Function and Duties

Function and Duties of the Justice of the Peace

The Justice of the Peace is the legal jurisdiction closest to the average citizen. It is often referred to as "The People's Court". Justices of the Peace serve both as Judge and Magistrate. There are currently four Justice of the Peace precincts in Ellis County, each elected to a four year term.

The Justices adjudicate class C misdemeanor cases punishable by fine only, including traffic tickets, penal code offenses, and issuance of bad checks. Law Enforcement agencies, including but not limited to the Ellis County Constable offices in each precinct, Ellis County Sheriff’s Department, Department of Public Safety, Ellis County Department of Development and other local department agencies file complaints in the justice criminal court. Justices, as Magistrates also deal extensively with juvenile matters including school attendance cases, minor alcohol and tobacco violations and juvenile magistration hearings.

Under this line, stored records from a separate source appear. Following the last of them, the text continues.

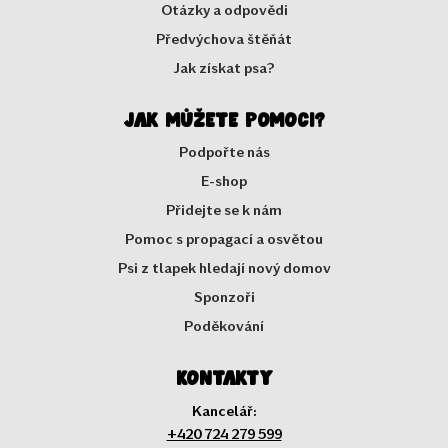
Otázky a odpovědi
Předvýchova štěňát
Jak získat psa?
Jak můžete pomoci?
Podpořte nás
E-shop
Přidejte se k nám
Pomoc s propagací a osvětou
Psi z tlapek hledají nový domov
Sponzoři
Poděkování
Kontakty
Kancelář:
+420 724 279 599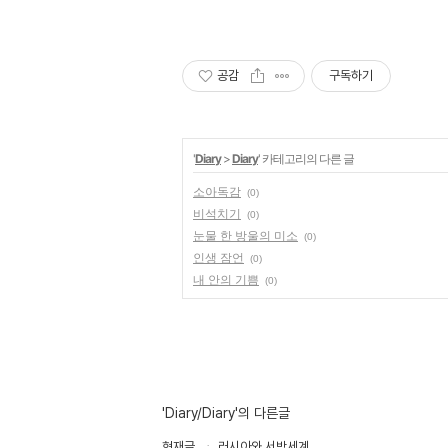
공감
구독하기
'
Diary
>
Diary
' 카테고리의 다른 글
소아독감
(0)
비석치기
(0)
눈물 한 방울의 미소
(0)
인생 잠언
(0)
내 안의 기쁨
(0)
'Diary/Diary'의 다른글
현재글
러시아와 서방세계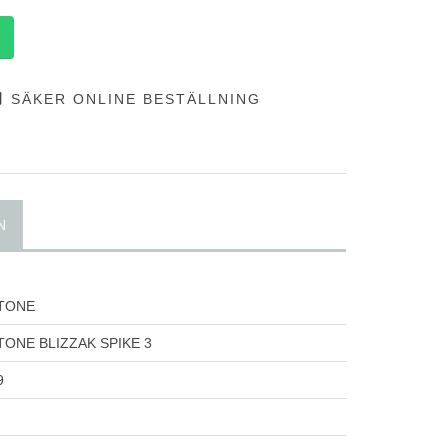
SÄKER ONLINE BESTÄLLNING
N
TONE
ONE BLIZZAK SPIKE 3
9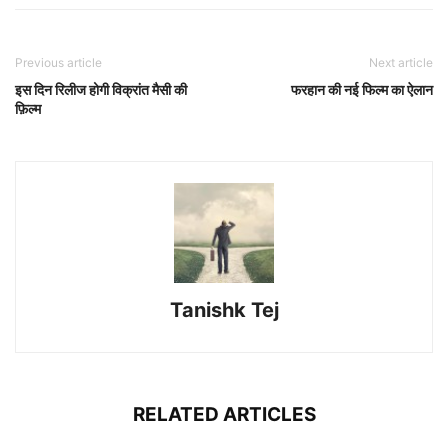
Previous article
Next article
इस दिन रिलीज होगी विक्रांत मैसी की
फरहान की नई फिल्म का ऐलान
फ़िल्म
Tanishk Tej
RELATED ARTICLES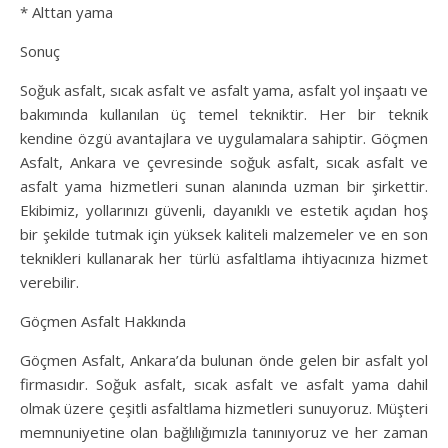
* Alttan yama
Sonuç
Soğuk asfalt, sıcak asfalt ve asfalt yama, asfalt yol inşaatı ve
bakımında kullanılan üç temel tekniktir. Her bir teknik
kendine özgü avantajlara ve uygulamalara sahiptir. Göçmen
Asfalt, Ankara ve çevresinde soğuk asfalt, sıcak asfalt ve
asfalt yama hizmetleri sunan alanında uzman bir şirkettir.
Ekibimiz, yollarınızı güvenli, dayanıklı ve estetik açıdan hoş
bir şekilde tutmak için yüksek kaliteli malzemeler ve en son
teknikleri kullanarak her türlü asfaltlama ihtiyacınıza hizmet
verebilir.
Göçmen Asfalt Hakkında
Göçmen Asfalt, Ankara’da bulunan önde gelen bir asfalt yol
firmasıdır. Soğuk asfalt, sıcak asfalt ve asfalt yama dahil
olmak üzere çeşitli asfaltlama hizmetleri sunuyoruz. Müşteri
memnuniyetine olan bağlılığımızla tanınıyoruz ve her zaman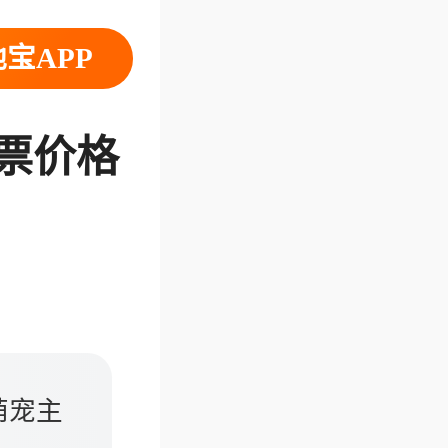
宝APP
门票价格
萌宠主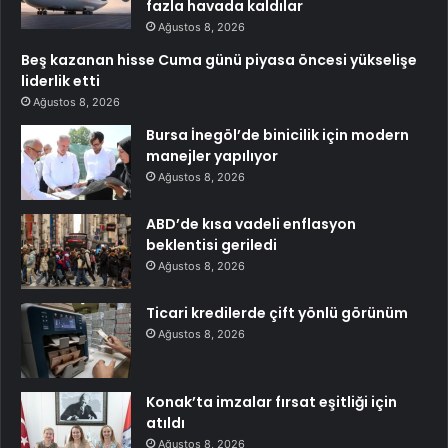
fazla havada kaldılar
Ağustos 8, 2026
Beş kazanan hisse Cuma günü piyasa öncesi yükselişe
liderlik etti
Ağustos 8, 2026
Bursa İnegöl’de binicilik için modern
manejler yapılıyor
Ağustos 8, 2026
ABD’de kısa vadeli enflasyon
beklentisi geriledi
Ağustos 8, 2026
Ticari kredilerde çift yönlü görünüm
Ağustos 8, 2026
Konak’ta imzalar fırsat eşitliği için
atıldı
Ağustos 8, 2026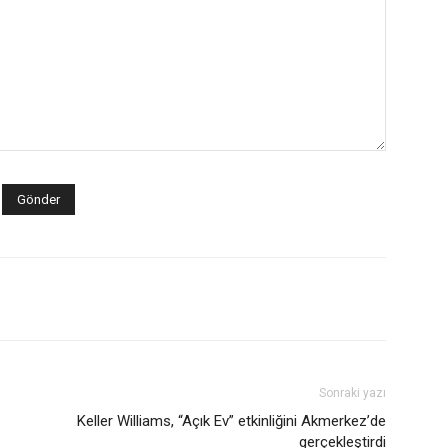
Sonraki yazı
Keller Williams, “Açık Ev” etkinliğini Akmerkez’de
gerçekleştirdi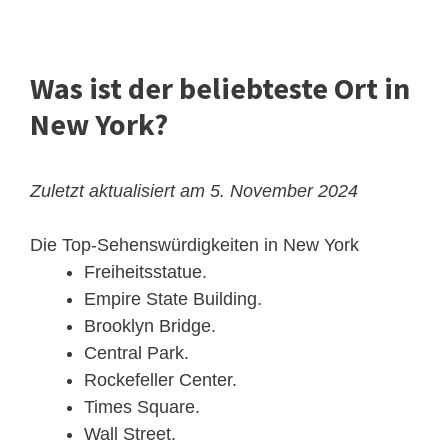
Was ist der beliebteste Ort in
New York?
Zuletzt aktualisiert am 5. November 2024
Die Top-Sehenswürdigkeiten in New York
Freiheitsstatue.
Empire State Building.
Brooklyn Bridge.
Central Park.
Rockefeller Center.
Times Square.
Wall Street.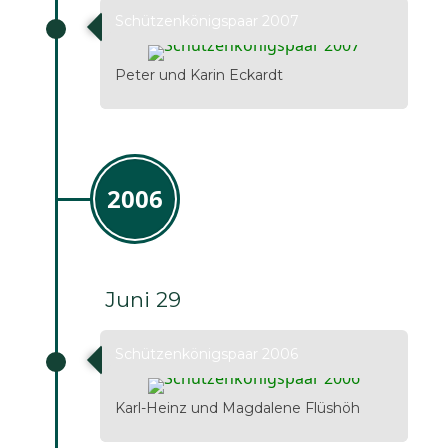
Schützenkönigspaar 2007
Peter und Karin Eckardt
2006
Juni 29
Schützenkönigspaar 2006
Karl-Heinz und Magdalene Flüshöh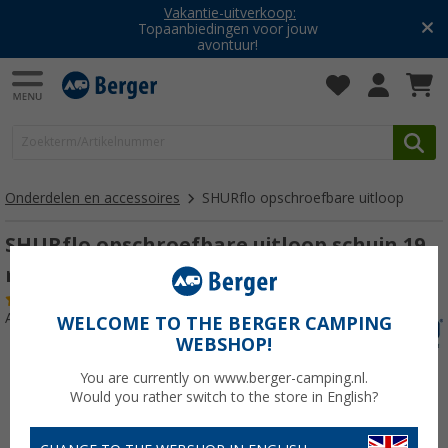
Vakantie-uitverkoop:
Topaanbiedingen voor jouw
avontuur!
Onderdelen en accessoires
SHURflo opschroefbare uitloop
SHURflo opschroefbare uitloop schuin 19
mm
(7)
Artikelnr: 429991
WELCOME TO THE BERGER CAMPING
WEBSHOP!
You are currently on www.berger-camping.nl.
Would you rather switch to the store in English?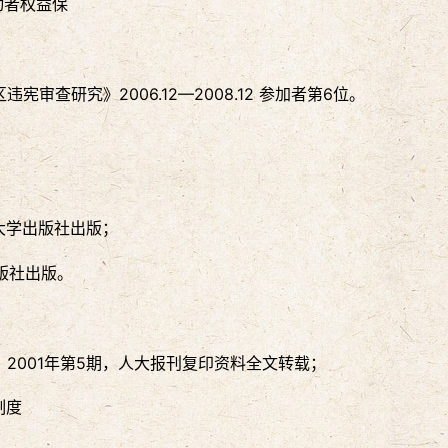
动者权益保
审查研究》2006.12—2008.12 参加者第6位。
大学出版社出版；
版社出版。
》2001年第5期，人大报刊复印资料全文转载；
制度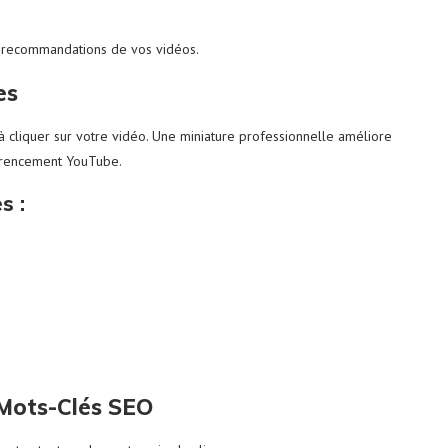
 recommandations de vos vidéos.
es
 à cliquer sur votre vidéo. Une miniature professionnelle améliore
férencement YouTube.
s :
 Mots-Clés SEO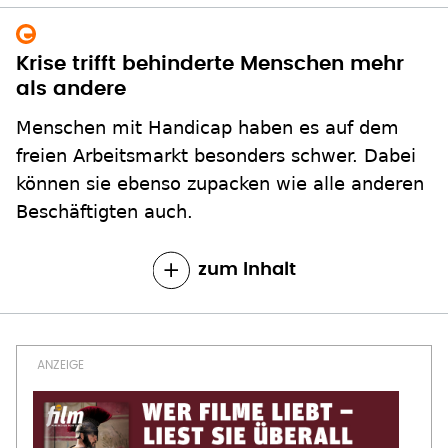
Krise trifft behinderte Menschen mehr
als andere
Menschen mit Handicap haben es auf dem
freien Arbeitsmarkt besonders schwer. Dabei
können sie ebenso zupacken wie alle anderen
Beschäftigten auch.
zum Inhalt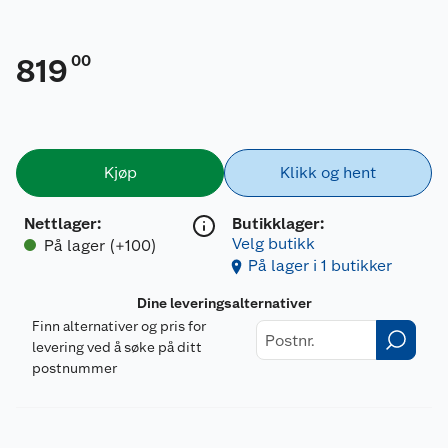
00
819
Kjøp
Klikk og hent
Nettlager
:
Butikklager:
Velg butikk
På lager (+100)
På lager i 1 butikker
Dine leveringsalternativer
Finn alternativer og pris for
levering ved å søke på ditt
postnummer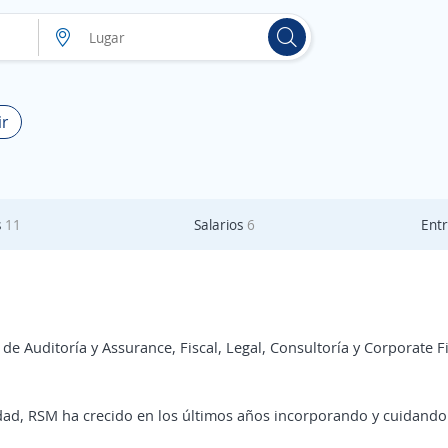
ir
s
11
Salarios
6
Entr
 de Auditoría y Assurance, Fiscal, Legal, Consultoría y Corporate
dad, RSM ha crecido en los últimos años incorporando y cuidando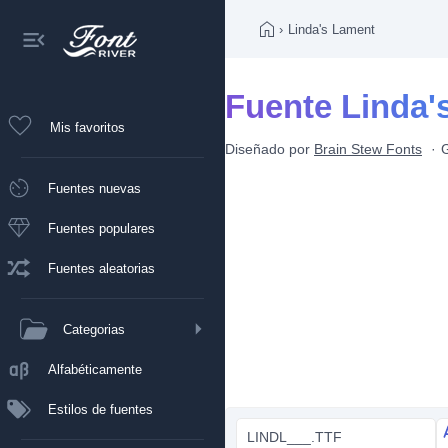
›
Linda's Lament
Fuente Linda'
Mis favoritos
Diseñado por
Brain Stew Fonts
G
Fuentes nuevas
Fuentes populares
Fuentes aleatorias
Categorias
Alfabéticamente
Estilos de fuentes
LINDL___.TTF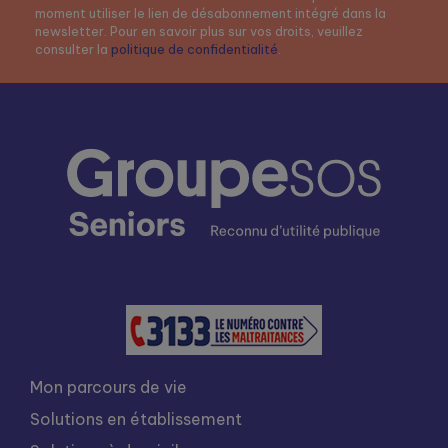
moment utiliser le lien de désabonnement intégré dans la
newsletter. Pour en savoir plus sur vos droits, veuillez
consulter la
politique de confidentialité
.
Mon parcours de vie
Solutions en établissement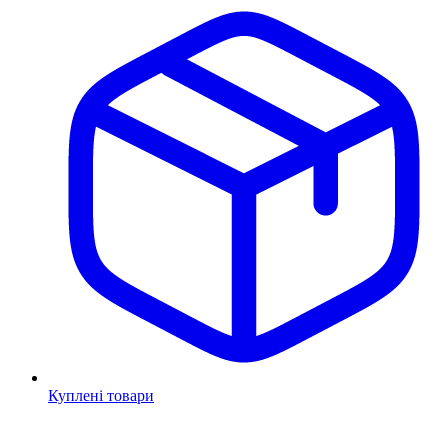
Куплені товари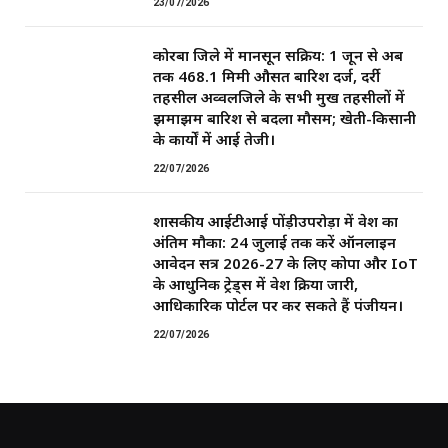
23/07/2026
कोरबा जिले में मानसून सक्रिय: 1 जून से अब
तक 468.1 मिमी औसत बारिश दर्ज, दर्री
तहसील अव्वलजिले के सभी प्रमुख तहसीलों में
झमाझम बारिश से बदला मौसम; खेती-किसानी
के कार्यों में आई तेजी।
22/07/2026
शासकीय आईटीआई पोंड़ीउपरोड़ा में प्रवेश का
अंतिम मौका: 24 जुलाई तक करें ऑनलाइन
आवेदन सत्र 2026-27 के लिए कोपा और IoT
के आधुनिक ट्रेड्स में प्रवेश प्रक्रिया जारी,
आधिकारिक पोर्टल पर कर सकते हैं पंजीयन।
22/07/2026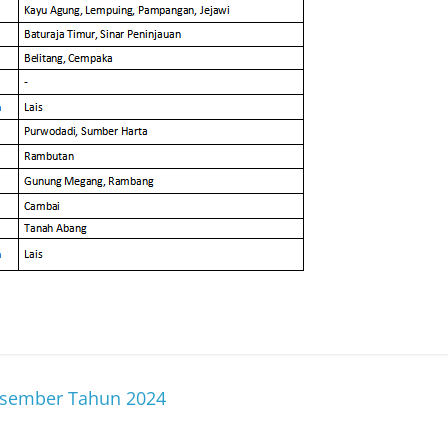
esember Tahun 2024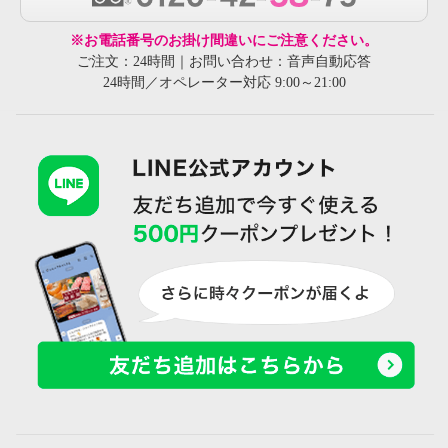
※お電話番号のお掛け間違いにご注意ください。
ご注文：24時間｜お問い合わせ：音声自動応答
24時間／オペレーター対応 9:00～21:00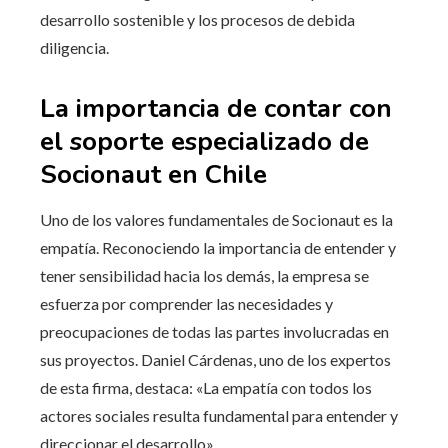
desarrollo sostenible y los procesos de debida
diligencia.
La importancia de contar con
el soporte especializado de
Socionaut en Chile
Uno de los valores fundamentales de Socionaut es la
empatía. Reconociendo la importancia de entender y
tener sensibilidad hacia los demás, la empresa se
esfuerza por comprender las necesidades y
preocupaciones de todas las partes involucradas en
sus proyectos. Daniel Cárdenas, uno de los expertos
de esta firma, destaca: «La empatía con todos los
actores sociales resulta fundamental para entender y
direccionar el desarrollo».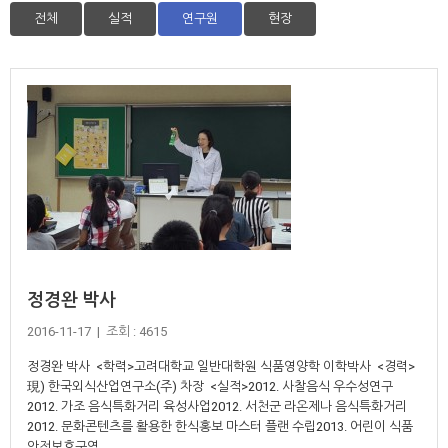
전체
실적
연구원
현장
정경완 박사
2016-11-17 | 조회 : 4615
정경완 박사 <학력>고려대학교 일반대학원 식품영양학 이학박사 <경력>
現) 한국외식산업연구소(주) 차장 <실적>2012. 사찰음식 우수성연구
2012. 가조 음식특화거리 육성사업2012. 서천군 라온제나 음식특화거리
2012. 문화콘텐츠를 활용한 한식홍보 마스터 플랜 수립2013. 어린이 식품
안전보호구역 ...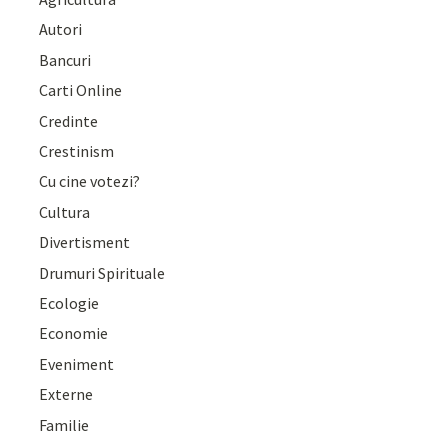
Autori
Bancuri
Carti Online
Credinte
Crestinism
Cu cine votezi?
Cultura
Divertisment
Drumuri Spirituale
Ecologie
Economie
Eveniment
Externe
Familie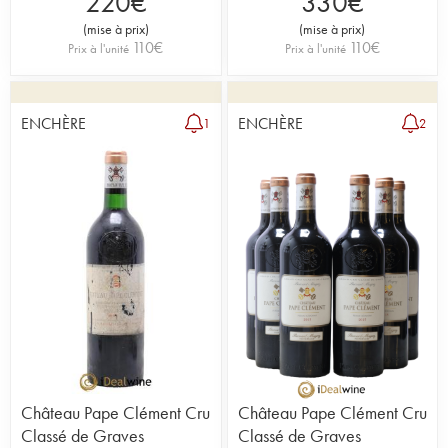
220
€
330
€
(
mise à prix
)
(
mise à prix
)
110
€
110
€
Prix à l'unité
Prix à l'unité
ENCHÈRE
ENCHÈRE
1
2
Château Pape Clément Cru
Château Pape Clément Cru
Classé de Graves
Classé de Graves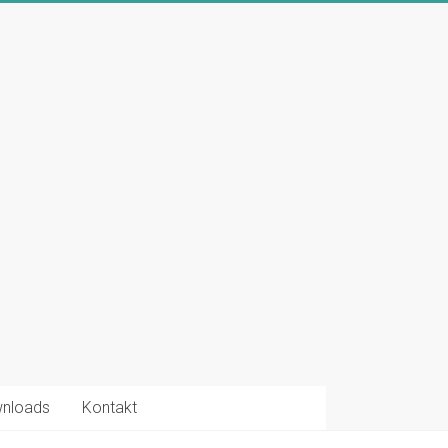
nloads
Kontakt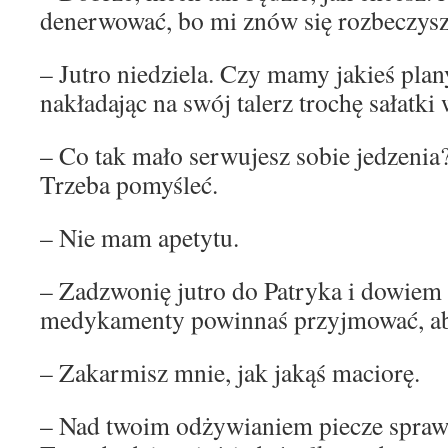
denerwować, bo mi znów się rozbeczysz
– Jutro niedziela. Czy mamy jakieś plan
nakładając na swój talerz trochę sałatki 
– Co tak mało serwujesz sobie jedzenia
Trzeba pomyśleć.
– Nie mam apetytu.
– Zadzwonię jutro do Patryka i dowiem s
medykamenty powinnaś przyjmować, aby
– Zakarmisz mnie, jak jakąś maciorę.
– Nad twoim odżywianiem piecze spraw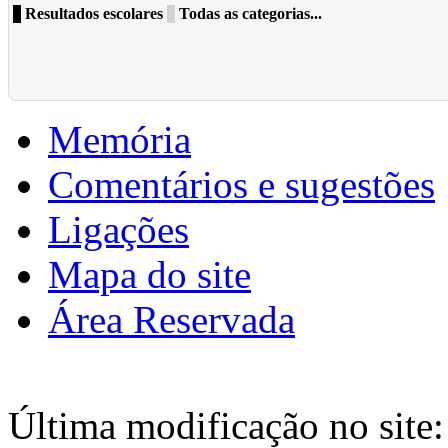
Resultados escolares
Todas as categorias...
Memória
Comentários e sugestões
Ligações
Mapa do site
Área Reservada
Última modificação no site: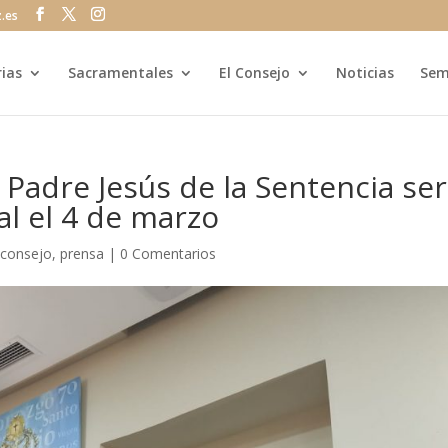
z.es
rias
Sacramentales
El Consejo
Noticias
Sem
adre Jesús de la Sentencia ser
al el 4 de marzo
|
consejo
,
prensa
|
0 Comentarios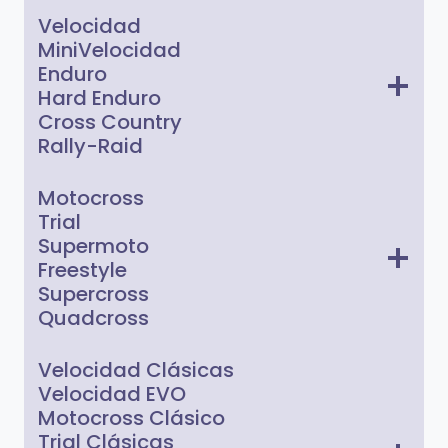
Velocidad
MiniVelocidad
Enduro
Hard Enduro
Cross Country
Rally-Raid
Motocross
Trial
Supermoto
Freestyle
Supercross
Quadcross
Velocidad Clásicas
Velocidad EVO
Motocross Clásico
Trial Clásicas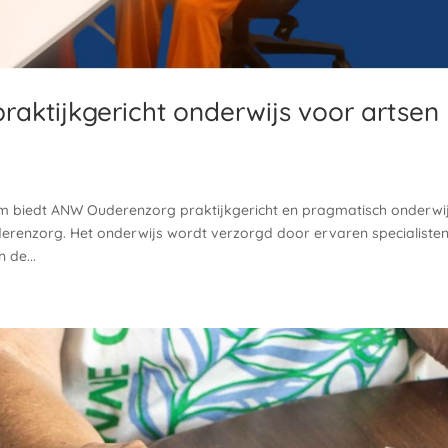
aktijkgericht onderwijs voor artsen
m biedt ANW Ouderenzorg praktijkgericht en pragmatisch onderwi
derenzorg. Het onderwijs wordt verzorgd door ervaren specialiste
 de...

The Justice of the Peace has authority to preside over County and State ordinances; including burn bans, environmental violations involving illegal dumping and other administrative hearings such as illegal towing, and animal cruelty cases.

The Justice of the Peace has exclusive jurisdiction in all civil matters in which the amount of controversy for property and or damages does not exceed $20,000, INCLUDING attorney fees, but EXCLUDING court costs and interest. Every party to a civil suit has the right to request a jury proceeding. Justices sit in judgment of Small Claim cases, Debt Claim cases, Eviction cases, Repair and Remedy cases involving landlord and tenant matters, possession of property concerning foreclosure of mortgages and enforcement of liens on personal property, and occupational driver’s license hearings.

As Magistrates, Justices of the Peace issue warrants for search and arrest, preside over arraignments, admonish prisoners, and set bonds. They also conduct property hearings, examining trials, handle emergency protective orders and County wide coroner duties for inquests on deaths that occur when not attended by a physician and approve cremation orders. Additionally and one of the more privileged duties carried out by the Justice of the Peace is to officiate over marriage ceremonies.

Plaintiffs and Defendants may represent themselves in any case before the Justice Court. All parties are urged to discuss their case with licensed legal counsel for any legal advice or questions prior to filing any case, answer and or criminal plea with the Court.

The Rules of Judicial Ethics explicitly states that Justices and the Clerks of the Court must be impartial and are prohibited by the rules to offer legal advice or to express any opinions of law. The Justices and Clerks of the Court cannot tell any party how to present their case, hear any part of a case, or discuss the merits of any case unless all parties are present.

The Justices and Clerks of the Court are accessible at any time during normal business hours and can answer any questions of general nature, regarding procedures of the Court and questions concerning Court Costs and Fines.